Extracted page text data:

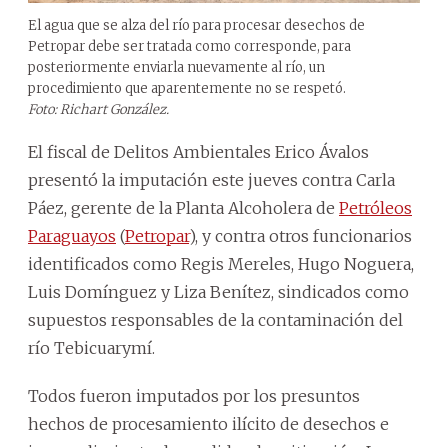
El agua que se alza del río para procesar desechos de
Petropar debe ser tratada como corresponde, para
posteriormente enviarla nuevamente al río, un
procedimiento que aparentemente no se respetó.
Foto: Richart González.
El fiscal de Delitos Ambientales Erico Ávalos
presentó la imputación este jueves contra Carla
Páez, gerente de la Planta Alcoholera de
Petróleos
Paraguayos
(
Petropar
), y contra otros funcionarios
identificados como Regis Mereles, Hugo Noguera,
Luis Domínguez y Liza Benítez, sindicados como
supuestos responsables de la contaminación del
río Tebicuarymí.
Todos fueron imputados por los presuntos
hechos de procesamiento ilícito de desechos e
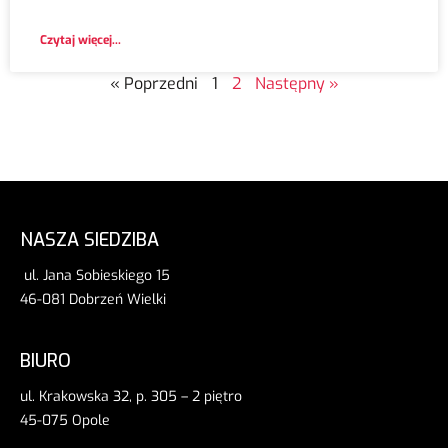
Czytaj więcej...
« Poprzedni
1
2
Następny »
NASZA SIEDZIBA
ul. Jana Sobieskiego 15
46-081 Dobrzeń Wielki
BIURO
ul. Krakowska 32, p. 305 – 2 piętro
45-075 Opole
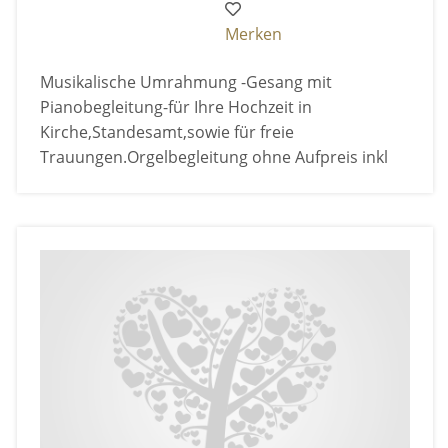
Merken
Musikalische Umrahmung -Gesang mit
Pianobegleitung-für Ihre Hochzeit in
Kirche,Standesamt,sowie für freie
Trauungen.Orgelbegleitung ohne Aufpreis inkl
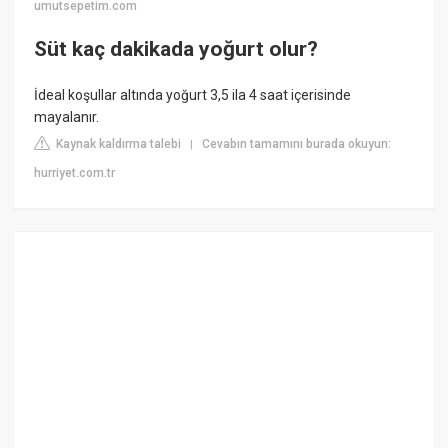
umutsepetim.com
Süt kaç dakikada yoğurt olur?
İdeal koşullar altında yoğurt 3,5 ila 4 saat içerisinde
mayalanır.
Kaynak kaldırma talebi
Cevabın tamamını burada okuyun:
|
hurriyet.com.tr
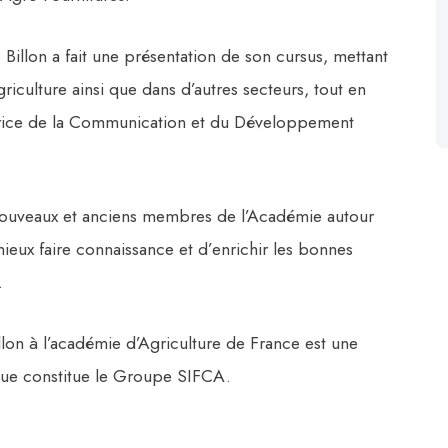
Billon a fait une présentation de son cursus, mettant
griculture ainsi que dans d’autres secteurs, tout en
ctrice de la Communication et du Développement
 nouveaux et anciens membres de l’Académie autour
mieux faire connaissance et d’enrichir les bonnes
.
llon à l’académie d’Agriculture de France est une
 que constitue le Groupe SIFCA.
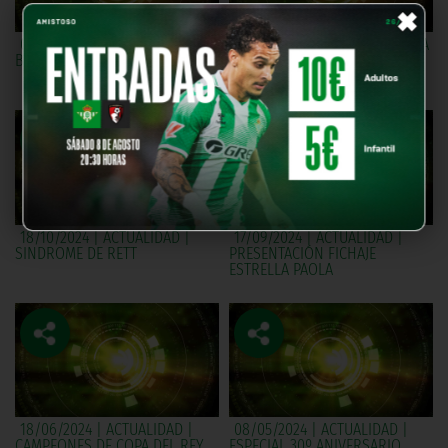
×
09/11/2024 | REGATA SEVILLA -
25/10/2024 | UNIDOS POR UNA
BETIS
PASIÓN | PEÑA BÉTICA EL
FONTANAL
18/10/2024 | ACTUALIDAD |
17/09/2024 | ACTUALIDAD |
SINDROME DE RETT
PRESENTACIÓN FICHAJE
ESTRELLA PAOLA
18/06/2024 | ACTUALIDAD |
08/05/2024 | ACTUALIDAD |
CAMPEONES DE COPA DEL REY
ESPECIAL 30º ANIVERSARIO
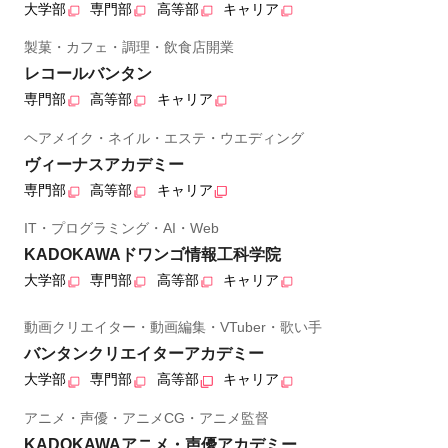
大学部
専門部
高等部
キャリア
製菓・カフェ・調理・飲食店開業
レコールバンタン
専門部
高等部
キャリア
ヘアメイク・ネイル・エステ・ウエディング
ヴィーナスアカデミー
専門部
高等部
キャリア
IT・プログラミング・AI・Web
KADOKAWAドワンゴ情報工科学院
大学部
専門部
高等部
キャリア
動画クリエイター・動画編集・VTuber・歌い手
バンタンクリエイターアカデミー
大学部
専門部
高等部
キャリア
アニメ・声優・アニメCG・アニメ監督
KADOKAWAアニメ・声優アカデミー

## THE TASK
Repeat the records above word for word, keeping no pictures in the copy.

## TASK ANSWER
El agua que se alza del río para procesar desechos de
Petropar debe ser tratada como corresponde, para
posteriormente enviarla nuevamente al río, un
procedimiento que aparentemente no se respetó.
Foto: Richart González.
El fiscal de Delitos Ambientales Erico Ávalos
presentó la imputación este jueves contra Carla
Páez, gerente de la Planta Alcoholera de
Petróleos
Paraguayos
(
Petropar
), y contra otros funcionarios
identificados como Regis Mereles, Hugo Noguera,
Luis Domínguez y Liza Benítez, sindicados como
supuestos responsables de la contaminación del
río Tebicuarymí.
Todos fueron imputados por los presuntos
hechos de procesamiento ilícito de desechos e
Czytaj więcej...
« Poprzedni
1
2
Następny »
NASZA SIEDZIBA
ul. Jana Sobieskiego 15
46-081 Dobrzeń Wielki
BIURO
ul. Krakowska 32, p. 305 – 2 piętro
45-075 Opole
Merken
Musikalische Umrahmung -Gesang mit
Pianobegleitung-für Ihre Hochzeit in
Kirche,Standesamt,sowie für freie
Trauungen.Orgelbegleitung ohne Aufpreis inkl
umutsepetim.com
Süt kaç dakikada yoğurt olur?
İdeal koşullar altında yoğurt 3,5 ila 4 saat içerisinde
mayalanır.
Kaynak kaldırma talebi
Cevabın tamamını burada okuyun:
|
hurriyet.com.tr
Billon a fait une présentation de son cursus, mettant
griculture ainsi que dans d’autres secteurs, tout en
ctrice de la Communication et du Développement
 nouveaux et anciens membres de l’Académie autour
mieux faire connaissance et d’enrichir les bonnes
.
llon à l’académie d’Agriculture de France est une
 que constitue le Groupe SIFCA.
×
09/11/2024 | REGATA SEVILLA -
25/10/2024 | UNIDOS POR UNA
BETIS
PASIÓN | PEÑA BÉTICA EL
FONTANAL
18/10/2024 | ACTUALIDAD |
17/09/2024 | ACTUALIDAD |
SINDROME DE RETT
PRESENTACIÓN FICHAJE
ESTRELLA PAOLA
18/06/2024 | ACTUALIDAD |
08/05/2024 | ACTUALIDAD |
CAMPEONES DE COPA DEL REY
ESPECIAL 30º ANIVERSARIO
大学部
専門部
高等部
キャリア
製菓・カフェ・調理・飲食店開業
レコールバンタン
専門部
高等部
キャリア
ヘアメイク・ネイル・エステ・ウエディング
ヴィーナスアカデミー
専門部
高等部
キャリア
IT・プログラミング・AI・Web
KADOKAWAドワンゴ情報工科学院
大学部
専門部
高等部
キャリア
動画クリエイター・動画編集・VTuber・歌い手
バンタンクリエイターアカデミー
大学部
専門部
高等部
キャリア
アニメ・声優・アニメCG・アニメ監督
KADOKAWAアニメ・声優アカデミー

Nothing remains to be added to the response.